§ **WHAT IS EXPECTED**:
Write out the entries below exactly, but only from the line containing "praxisnah, transparent und" through the line containing "психологии и мистики. Са", and without the pictures.

═══ RECORDED DATA ═══

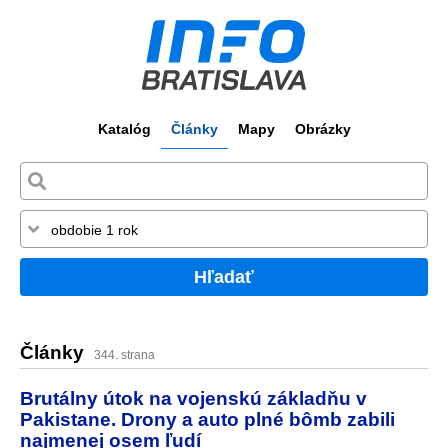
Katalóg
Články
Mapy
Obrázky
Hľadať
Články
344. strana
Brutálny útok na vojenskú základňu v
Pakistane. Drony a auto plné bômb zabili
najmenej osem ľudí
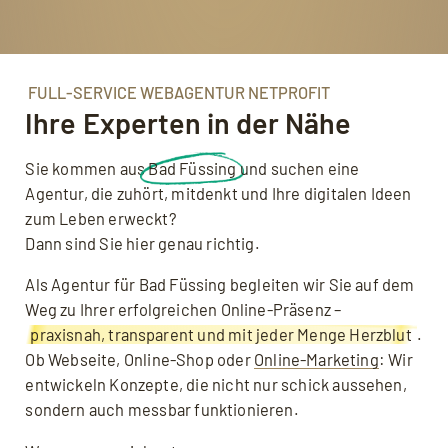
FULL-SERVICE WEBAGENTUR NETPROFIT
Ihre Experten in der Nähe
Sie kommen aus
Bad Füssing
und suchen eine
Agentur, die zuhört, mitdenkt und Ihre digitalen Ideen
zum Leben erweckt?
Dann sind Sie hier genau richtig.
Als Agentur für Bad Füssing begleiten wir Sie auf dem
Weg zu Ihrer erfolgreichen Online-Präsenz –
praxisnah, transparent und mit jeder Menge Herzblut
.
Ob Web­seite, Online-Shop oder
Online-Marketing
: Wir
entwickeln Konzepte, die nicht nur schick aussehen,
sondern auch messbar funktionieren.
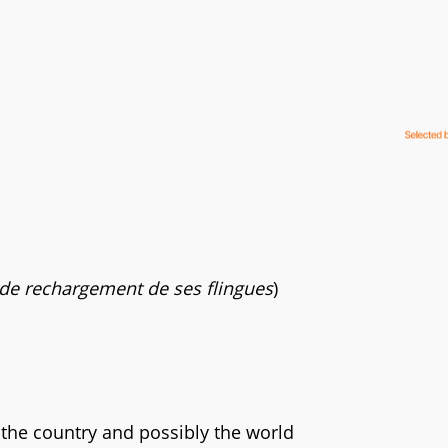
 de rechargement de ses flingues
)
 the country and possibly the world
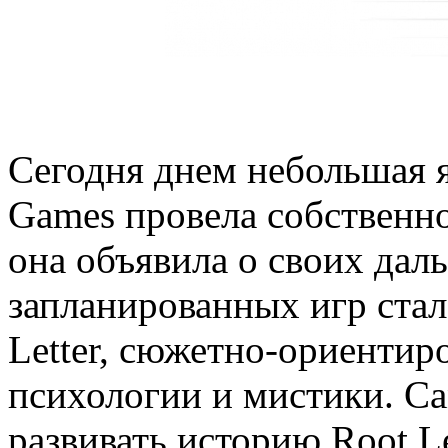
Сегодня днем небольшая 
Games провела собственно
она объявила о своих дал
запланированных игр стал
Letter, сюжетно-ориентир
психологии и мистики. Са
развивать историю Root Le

═══
═══ RECORDED DATA ═══

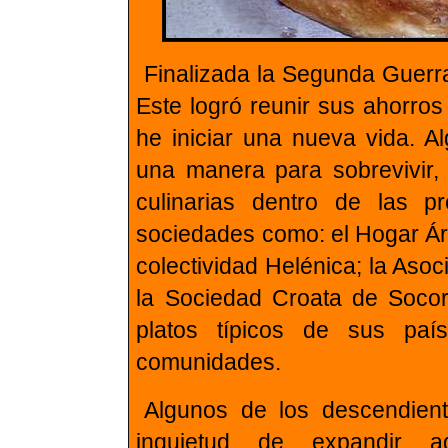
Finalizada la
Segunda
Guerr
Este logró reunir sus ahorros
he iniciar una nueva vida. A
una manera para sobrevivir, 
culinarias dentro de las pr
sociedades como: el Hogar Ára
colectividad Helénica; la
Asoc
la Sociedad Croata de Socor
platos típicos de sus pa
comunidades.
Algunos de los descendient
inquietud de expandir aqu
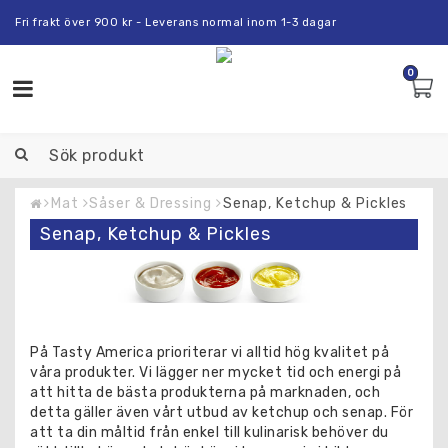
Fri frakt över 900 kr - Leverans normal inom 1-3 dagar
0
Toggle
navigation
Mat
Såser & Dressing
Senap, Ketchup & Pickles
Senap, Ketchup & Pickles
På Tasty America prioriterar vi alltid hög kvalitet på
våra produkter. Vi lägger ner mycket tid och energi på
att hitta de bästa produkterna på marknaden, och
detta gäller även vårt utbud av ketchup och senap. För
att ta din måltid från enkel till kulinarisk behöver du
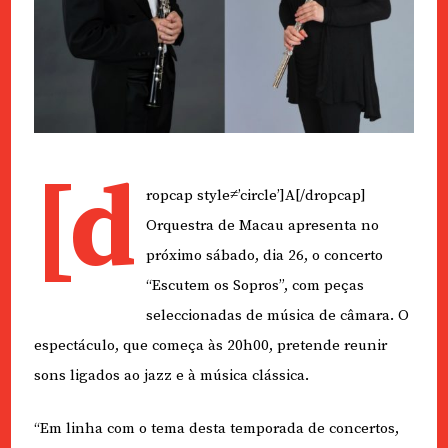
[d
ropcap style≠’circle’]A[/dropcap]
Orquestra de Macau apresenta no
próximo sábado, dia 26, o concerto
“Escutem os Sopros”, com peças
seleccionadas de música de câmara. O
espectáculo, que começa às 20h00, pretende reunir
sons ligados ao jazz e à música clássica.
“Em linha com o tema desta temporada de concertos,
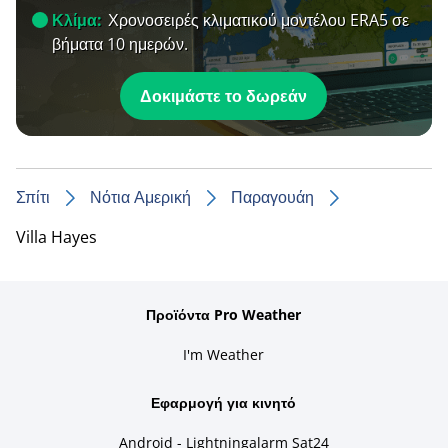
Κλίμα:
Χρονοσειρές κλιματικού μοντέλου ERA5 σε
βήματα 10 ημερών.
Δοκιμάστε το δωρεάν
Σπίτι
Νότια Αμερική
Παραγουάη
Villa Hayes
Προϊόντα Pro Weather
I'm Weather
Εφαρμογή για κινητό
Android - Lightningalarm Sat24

═══
═══ RECORDED DATA ═══

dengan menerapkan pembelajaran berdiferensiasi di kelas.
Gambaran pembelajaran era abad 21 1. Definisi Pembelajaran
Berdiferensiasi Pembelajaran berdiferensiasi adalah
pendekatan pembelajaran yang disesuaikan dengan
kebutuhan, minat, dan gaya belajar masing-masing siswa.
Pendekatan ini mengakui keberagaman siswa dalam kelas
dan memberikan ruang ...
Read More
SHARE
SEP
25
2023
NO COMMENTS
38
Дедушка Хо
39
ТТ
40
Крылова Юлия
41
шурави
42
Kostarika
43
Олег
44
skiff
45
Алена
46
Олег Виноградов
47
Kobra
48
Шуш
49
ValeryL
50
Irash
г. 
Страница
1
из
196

═══

§ **EXERCISE OUTPUT**:
praxisnah, transparent und mit jeder Menge Herzblut
.
Ob Web­seite, Online-Shop oder
Online-Marketing
: Wir
entwickeln Konzepte, die nicht nur schick aussehen,
sondern auch messbar funktionieren.
 de rechargement de ses flingues
)
 the country and possibly the world
Сегодня днем небольшая 
Games провела собственно
она объявила о своих дал
запланированных игр стал
Letter, сюжетно-ориентир
психологии и мистики. Са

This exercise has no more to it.